Governance in Brief
August 15, 2019 | Editor: Martin Wennerström
Occidental closes Anadarko acquisition, sparking investor pressure
On August 9, 2019, Occidental Petroleum (“Occidental”) completed the acquisition of rival oil and gas producer Anadarko Petroleum (“Anadarko”). The deal had been contingent on approval from Anadarko shareholders, who ended up overwhelmingly supporting the deal. The development marks the end of a month-long saga which saw one of the industry’s largest bidding wars in recent memory between Chevron and Occidental. Ultimately, the former pocketed a USD 1 billion breakup fee from Anadarko for having backed out of the agreed tie-up.
However, the successful takeover has escalated the shareholder pressure faced by Occidental, with activist investor Carl Icahn having now stepped up his efforts to overhaul the Houston-based oil producer. On August 13, 2019, Icahn submitted an open letter to Occidental shareholders calling for four directors to be removed and the company’s bylaws to be amended “to provide basic stockholder rights.” Notably, Anadarko’s August 9 meeting witnessed a shareholder rebuke as well, as 71% of the votes rejected a non-binding resolution on the merger-related compensation to be paid to its executives. The company had been under scrutiny for having altered the severance agreements entered with the CEO and other executives one day before Chevron announced it would acquire it.

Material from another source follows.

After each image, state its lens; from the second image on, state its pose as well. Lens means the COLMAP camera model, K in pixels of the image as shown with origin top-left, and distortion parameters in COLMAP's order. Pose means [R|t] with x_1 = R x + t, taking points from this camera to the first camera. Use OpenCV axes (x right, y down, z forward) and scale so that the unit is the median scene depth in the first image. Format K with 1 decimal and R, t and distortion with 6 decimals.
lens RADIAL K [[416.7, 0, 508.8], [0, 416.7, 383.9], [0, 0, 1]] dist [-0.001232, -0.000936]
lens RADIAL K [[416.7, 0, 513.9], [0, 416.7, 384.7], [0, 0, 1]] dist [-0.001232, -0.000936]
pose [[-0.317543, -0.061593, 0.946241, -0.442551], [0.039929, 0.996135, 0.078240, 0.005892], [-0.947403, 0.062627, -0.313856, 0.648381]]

Former Brixmor executives charged with accounting fraud
On August 1, 2019, US prosecutors charged the former CEO and CFO of REIT Brixmor Property Group Inc. (“Brixmor”) with allegedly participating in a scheme to manipulate a metric used to evaluate financial performance. Former CEO Michael Carroll and former CFO Michael Pappagallo allegedly “engaged in a years-long scheme to cook the books and deceive the investing public”, with the company’s former CAO and senior VP for Management Accounting having already pleaded guilty in July 2019 to charges brought in connection with their involvement in the scheme. The Securities and Exchange Commission announced on August 2, 2019 that it had also charged Brixmor and the four aforementioned executives with fraud, with the company agreeing to pay USD 7 million to settle the allegations and committing to engage an independent consultant to assess its “policies and procedures relating to certain non-GAAP performance measures.”

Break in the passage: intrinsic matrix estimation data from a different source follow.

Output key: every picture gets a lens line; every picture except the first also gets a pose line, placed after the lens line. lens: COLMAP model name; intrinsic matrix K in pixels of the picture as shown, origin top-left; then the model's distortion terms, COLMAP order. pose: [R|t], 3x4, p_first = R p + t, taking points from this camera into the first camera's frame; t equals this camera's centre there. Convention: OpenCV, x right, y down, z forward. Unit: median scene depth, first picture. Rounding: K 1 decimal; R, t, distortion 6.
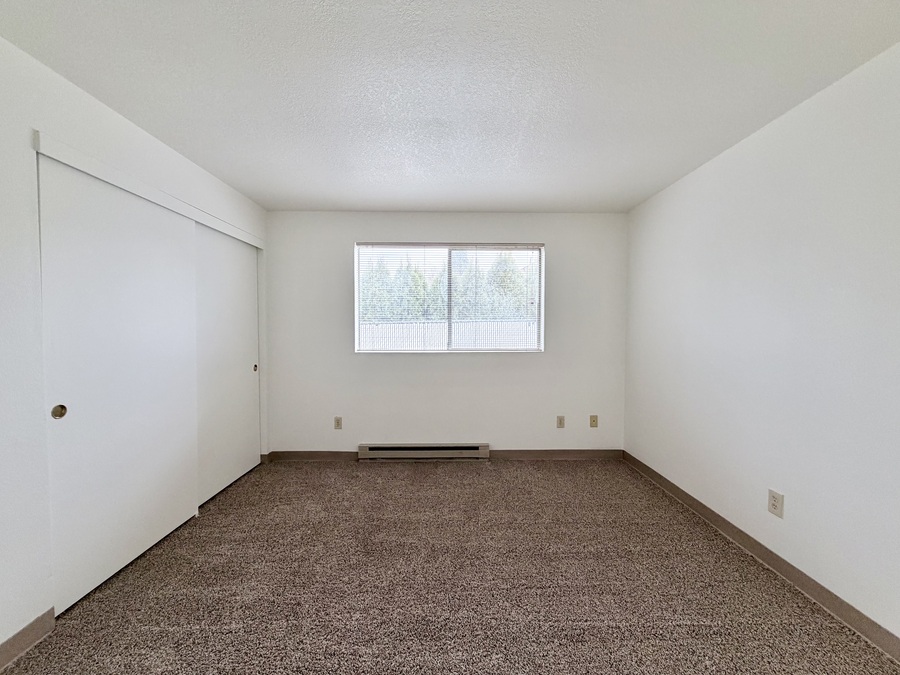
lens RADIAL K [[358.2, 0, 450.0], [0, 358.2, 337.5], [0, 0, 1]] dist [0.002159, 0.000132]
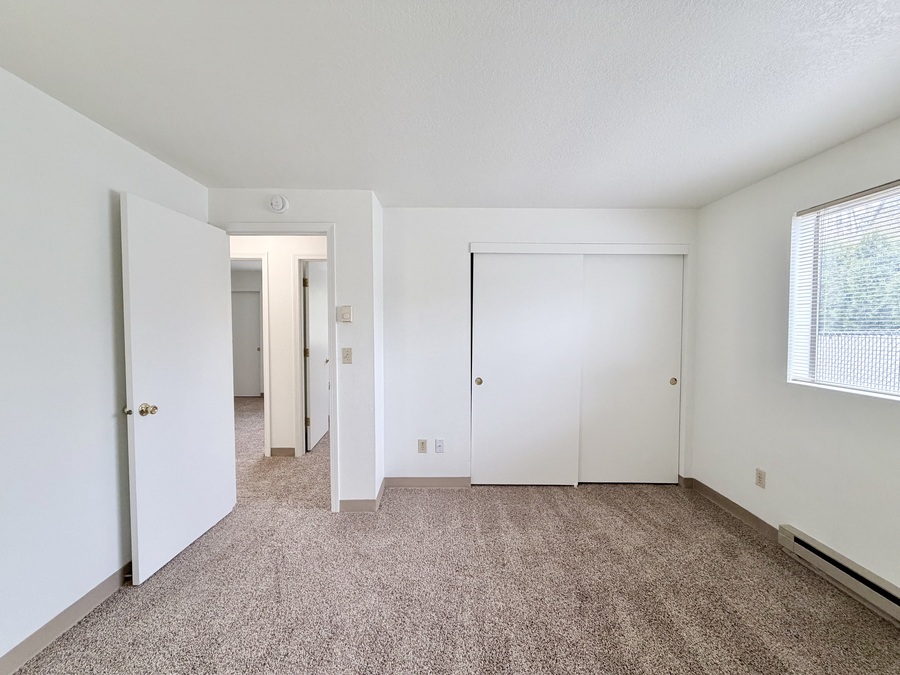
lens RADIAL K [[358.2, 0, 450.0], [0, 358.2, 337.5], [0, 0, 1]] dist [0.002159, 0.000132]
pose [[-0.016406, 0.028102, -0.999470, 0.440829], [-0.025971, 0.999256, 0.028523, -0.047972], [0.999528, 0.026425, -0.015664, 0.431701]]
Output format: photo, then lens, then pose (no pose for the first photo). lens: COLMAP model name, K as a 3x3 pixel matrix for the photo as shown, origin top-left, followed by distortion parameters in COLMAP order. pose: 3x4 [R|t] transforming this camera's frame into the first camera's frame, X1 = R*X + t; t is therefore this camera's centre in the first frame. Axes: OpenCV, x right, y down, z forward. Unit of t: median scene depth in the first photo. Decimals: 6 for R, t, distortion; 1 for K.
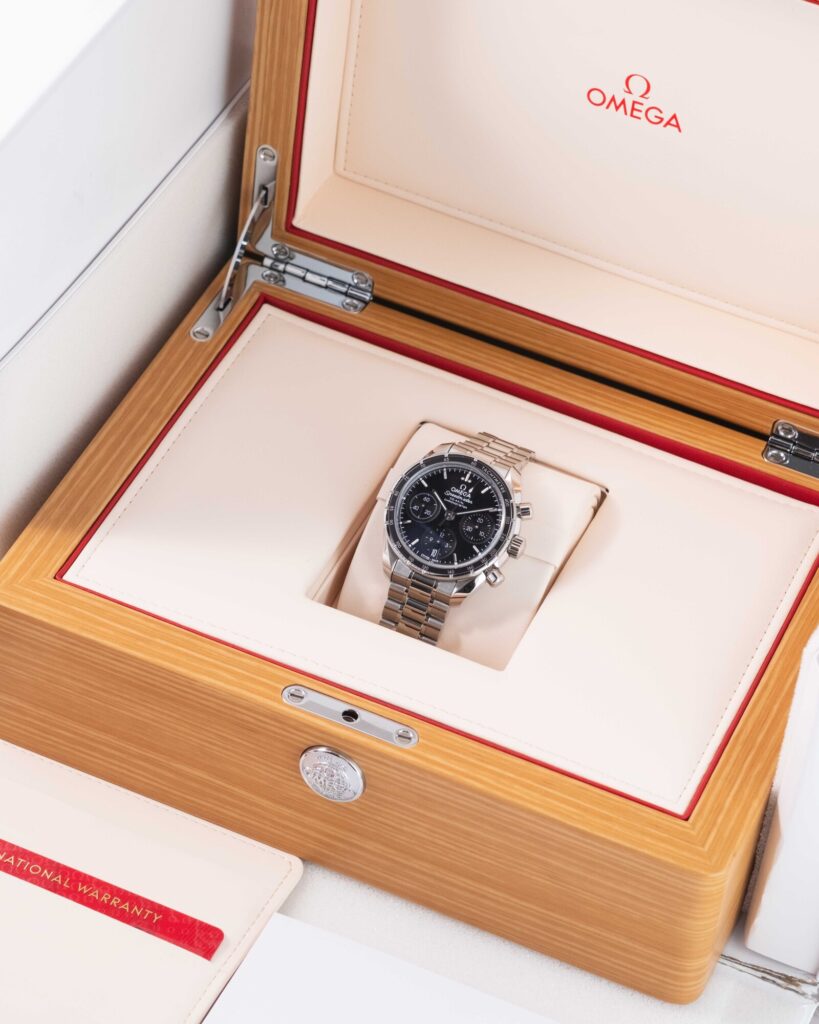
lens RADIAL K [[3639.3, 0, 409.5], [0, 3639.3, 512.0], [0, 0, 1]] dist [0.111992, 2.747609]
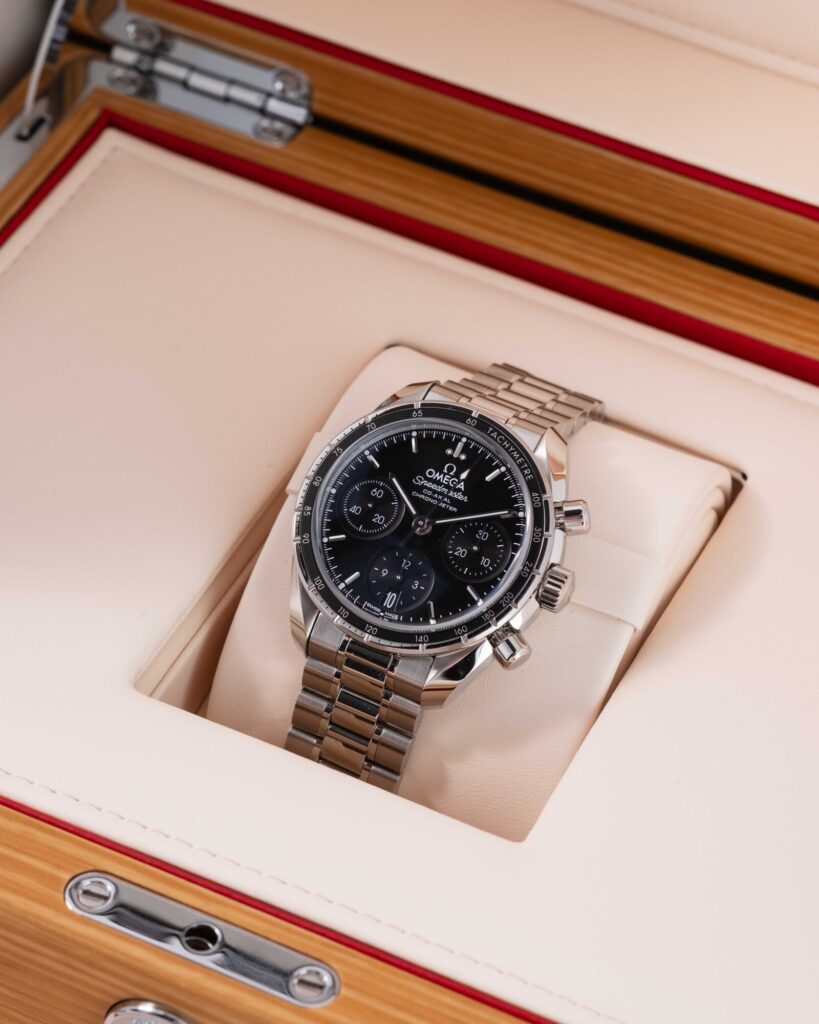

Casino operator Crown Resorts under mounting scrutiny
The Australian liquor and gaming regulator announced on August 9, 2019 that it had opened an investigation into Melco Resorts & Entertainment’s proposed acquisition of a 19.99% stake in rival casino operator Crown Resorts Limited from the latter’s founder and near-controlling shareholder, James Packer. Per a 2014 agreement entered with the Australian government, Crown Resorts is banned from conducting “any new business activities or transactions of a material nature” with Stanley Ho, the father of Melco Resorts & Entertainment CEO and Chairman Lawrence Ho. The development deals yet another blow to Crown Resorts, which faces increasing regulatory scrutiny over money laundering allegations and reported links to organized crime – surfaced by July 2019 media reports.
Opioid litigation sees potential turning point
Opioid makers McKesson, Cardinal Health and AmerisourceBergen have reportedly offered to pay USD 10 billion to settle claims that they helped fuel a health crisis in the US, with the National Association of Attorneys General – representing over 35 states in the settlement negotiations – having allegedly countered the offer by demanding that the distributors pay USD 45 billion. The three companies’ shares went down by approximately 6% on the reports, with other defendants in opioid litigation experiencing steeper stock price declines. The development has fueled speculation that opioid makers could be headed towards a national opioid settlement mirroring the massive 1998 USD 206 billion Master Tobacco Settlement.